M-Code: This military signal used in the L1 and L2 GPS bands for U.S. operations is provided by GPS Block III satellites that first went into orbit in 2018. M-Code is designed to improve resistance to GPS threats such as jamming and spoofing. Federal law requires military GPS equipment purchased after 2017 to be capable of using M-Code. Because this technology is relatively new, U.S. forces are just beginning to use equipment with this signal on deployments. Some forces of European Union members are also starting to get access to M-Code.

PRS: The Public Regulated Service provides encrypted navigation service for government users and sensitive applications through Galileo, the EU’s satellite-based navigation system.

OSNMA: Open Service Navigation Message Authentication enables the authentication of Galileo signals. This improves the robustness of the signal and ensures the signal has not been modified.

U.S. forces also can assess the integrity of PNT signals by correlating information presented by diverse sensors that have a limited attack surface, such as an atomic clock and inertial measurement units. If all the sensors agree, the integrity of the vulnerable sensors (such as GNSS receivers) is more assured. However, if one sensor disagrees with the others, that sensor may be considered suspect, either for failure or compromise.

Signal-behavior monitoring represents another method of assessing the integrity of PNT systems. By observing PNT signals for behavior such as dropouts, discontinuities, unusual signal fluctuations, data bit changes or other anomalies, this technique can detect a potential failure or false manipulation of the source.


Improving the resilience of PNT systems is a primary objective for organizations looking to defend against EW attacks.

Anti-jam antennas and M-Code receivers are two common measures that aid in PNT resilience. Anti-jam solutions use smart technology such as controlled radiation pattern antennas to focus on satellite signals and away from interference. M-Code receivers use a higher-power signal to resist jamming and interference as well as encryption, among other security features, to thwart spoofing attacks.

And by combining different services and techniques, U.S. forces can overcome attacks that diminish one or more of these PNT defenses.

One common combination is the use of an inertial measurement unit with a GNSS receiver to provide navigation resilience along with a precision holdover oscillator for timing resilience. Because these devices are self-contained sensors and do not rely on outside references, they are virtually impervious to jamming and spoofing. However, tiny inaccuracies within these devices accumulate over time, rendering them less accurate than
GNSS, especially over long periods of GNSS denial.

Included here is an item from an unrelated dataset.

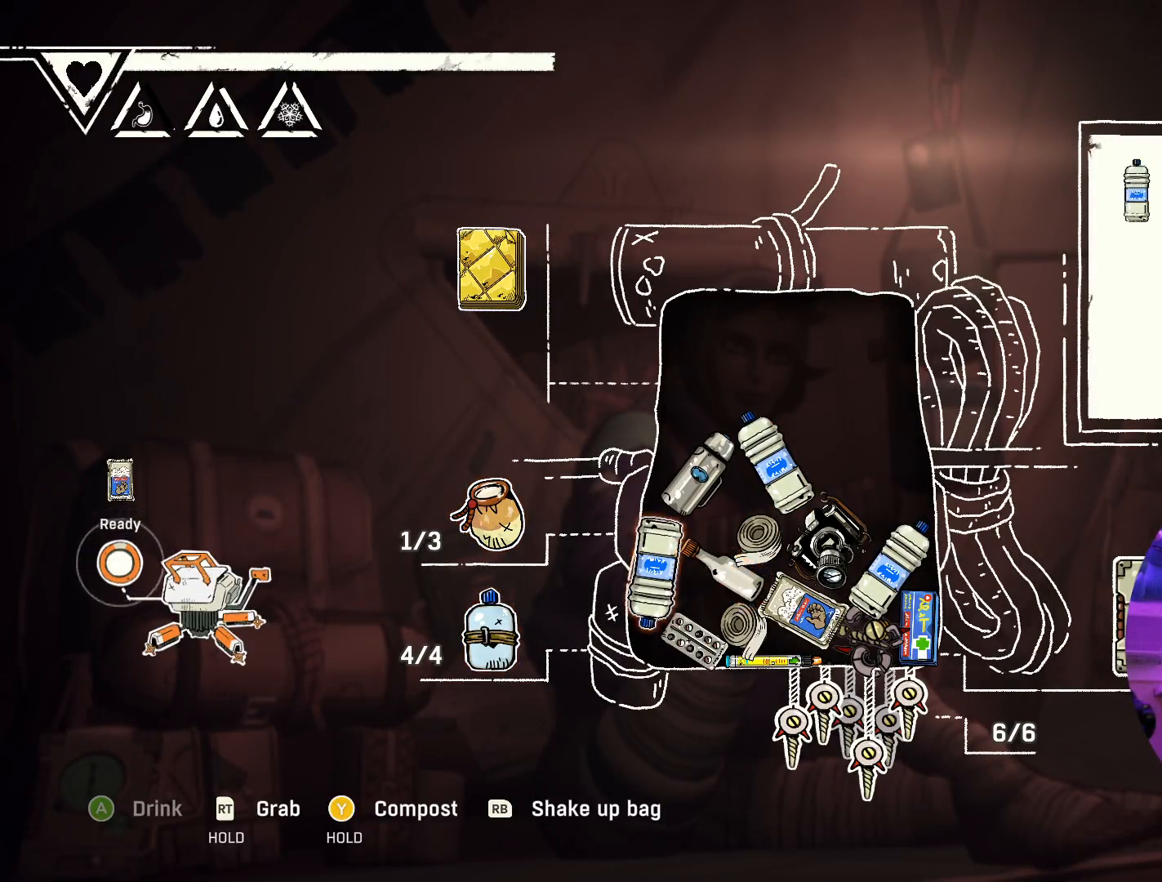
{"buttons": [], "left_stick": "left", "right_stick": "center", "events": [[100, "left_stick", "center"], [200, "left_stick", "left"], [333, "left_stick", "center"], [417, "left_stick", "left"]]}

A higher level of integration may add other navigational signals to supplement a PNT solution. For example, new low-Earth orbit satellites provide navigation signals similar to that of a GNSS but with a much stronger signal strength. These satellites are much closer to Earth and therefore more difficult to jam.

Further resilience may be achieved by using radio signals not specifically designed for navigation, such as those for cellphones or digital TV. Measuring the time delay from the transmitter or the angle of arrival of these signals — often called “signals of opportunity” — can be used to determine position. Combinations may include several diverse sensors, such as cameras, lidar (light detection and ranging), radar, and digital-map matching. Many autonomous vehicles use this approach in their piloting systems, combining visual sensing of the environment with knowledge of their surroundings stored in memory.

Artificial intelligence

Mobile systems are evolving to handle more powerful processors, greater memory and more advanced software, but artificial intelligence can also contribute to greater efficiency, particularly with regard to PNT applications.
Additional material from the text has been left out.